_EXCERPTED DATA:_

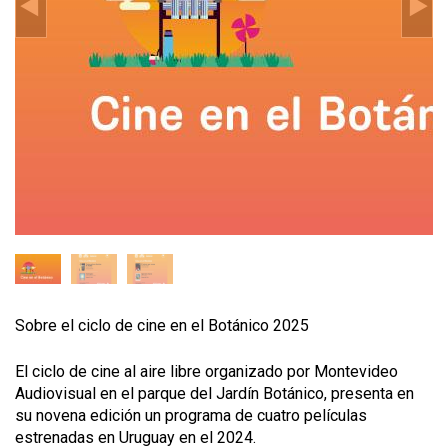
Sobre el ciclo de cine en el Botánico 2025
El ciclo de cine al aire libre organizado por Montevideo
Audiovisual en el parque del Jardín Botánico, presenta en
su novena edición un programa de cuatro películas
estrenadas en Uruguay en el 2024.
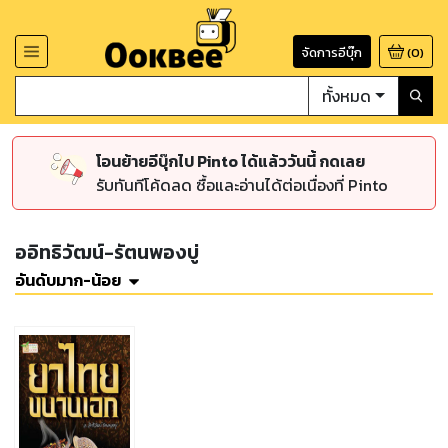
จัดการอีบุ๊ก
(
0
)
ทั้งหมด
โอนย้ายอีบุ๊กไป Pinto ได้แล้ววันนี้ กดเลย
รับทันทีโค้ดลด ซื้อและอ่านได้ต่อเนื่องที่ Pinto
ออิทธิวัฒน์-รัตนพองบู่
อันดับมาก-น้อย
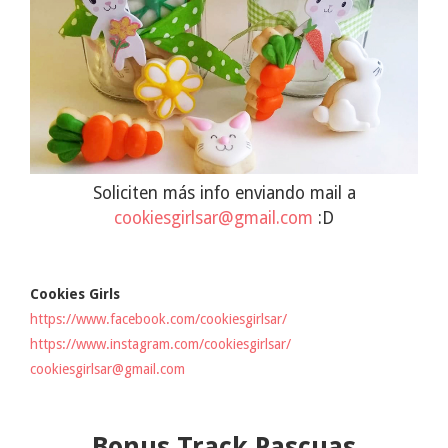
Soliciten más info enviando mail a
cookiesgirlsar@gmail.com
:D
Cookies Girls
https://www.facebook.com/cookiesgirlsar/
https://www.instagram.com/cookiesgirlsar/
cookiesgirlsar@gmail.com
Bonus Track Pascuas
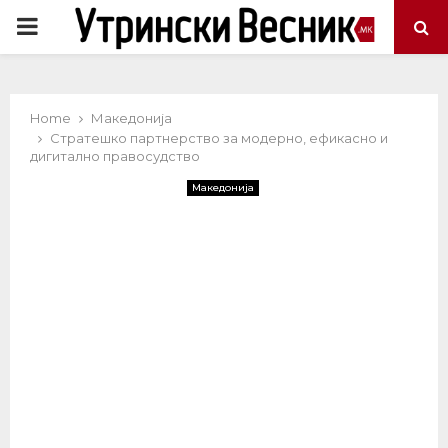
PRIMARY
MENU
Home
Македонија
Стратешко партнерство за модерно, ефикасно и
дигитално правосудство
Македонија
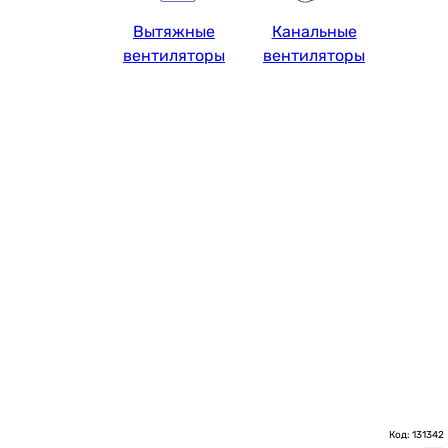
Вытяжные
Канальные
вентиляторы
вентиляторы
Код: 131342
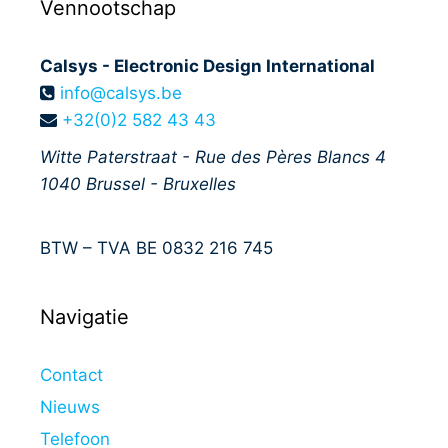
Vennootschap
Calsys - Electronic Design International
info@calsys.be
+32(0)2 582 43 43
Witte Paterstraat - Rue des Pères Blancs 4
1040
Brussel - Bruxelles
BTW – TVA BE 0832 216 745
Navigatie
Contact
Nieuws
Telefoon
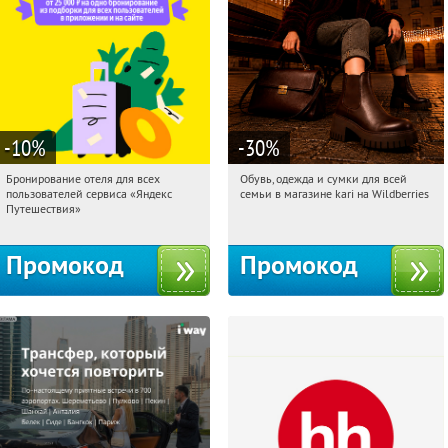
-10
%
-30
%
Бронирование отеля для всех
Обувь, одежда и сумки для всей
12:58:26
Получи первым!
12:58:26
Получили:
32
пользователей сервиса «Яндекс
семьи в магазине kari на Wildberries
Россия
Россия
Путешествия»
Промокод
Промокод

_PROBLEM TO WORK ON:_ Pull out every line of text read from the records above, in order and character for character. Leave the picture markers out of your answer.

_SOLUTION FOR THIS PROBLEM:_
Sobre el ciclo de cine en el Botánico 2025
El ciclo de cine al aire libre organizado por Montevideo
Audiovisual en el parque del Jardín Botánico, presenta en
su novena edición un programa de cuatro películas
estrenadas en Uruguay en el 2024.
จัดการอีบุ๊ก
(
0
)
ทั้งหมด
โอนย้ายอีบุ๊กไป Pinto ได้แล้ววันนี้ กดเลย
รับทันทีโค้ดลด ซื้อและอ่านได้ต่อเนื่องที่ Pinto
ออิทธิวัฒน์-รัตนพองบู่
อันดับมาก-น้อย
Soliciten más info enviando mail a
cookiesgirlsar@gmail.com
:D
Cookies Girls
https://www.facebook.com/cookiesgirlsar/
https://www.instagram.com/cookiesgirlsar/
cookiesgirlsar@gmail.com
Bonus Track Pascuas
PRIMARY
MENU
Home
Македонија
Стратешко партнерство за модерно, ефикасно и
дигитално правосудство
Македонија
Вытяжные
Канальные
вентиляторы
вентиляторы
Код: 131342
Vennootschap
Calsys - Electronic Design International
info@calsys.be
+32(0)2 582 43 43
Witte Paterstraat - Rue des Pères Blancs 4
1040
Brussel - Bruxelles
BTW – TVA BE 0832 216 745
Navigatie
Contact
Nieuws
Telefoon
-10
%
-30
%
Бронирование отеля для всех
Обувь, одежда и сумки для всей
12:58:26
Получи первым!
12:58:26
Получили:
32
пользователей сервиса «Яндекс
семьи в магазине kari на Wildberries
Россия
Россия
Путешествия»
Промокод
Промокод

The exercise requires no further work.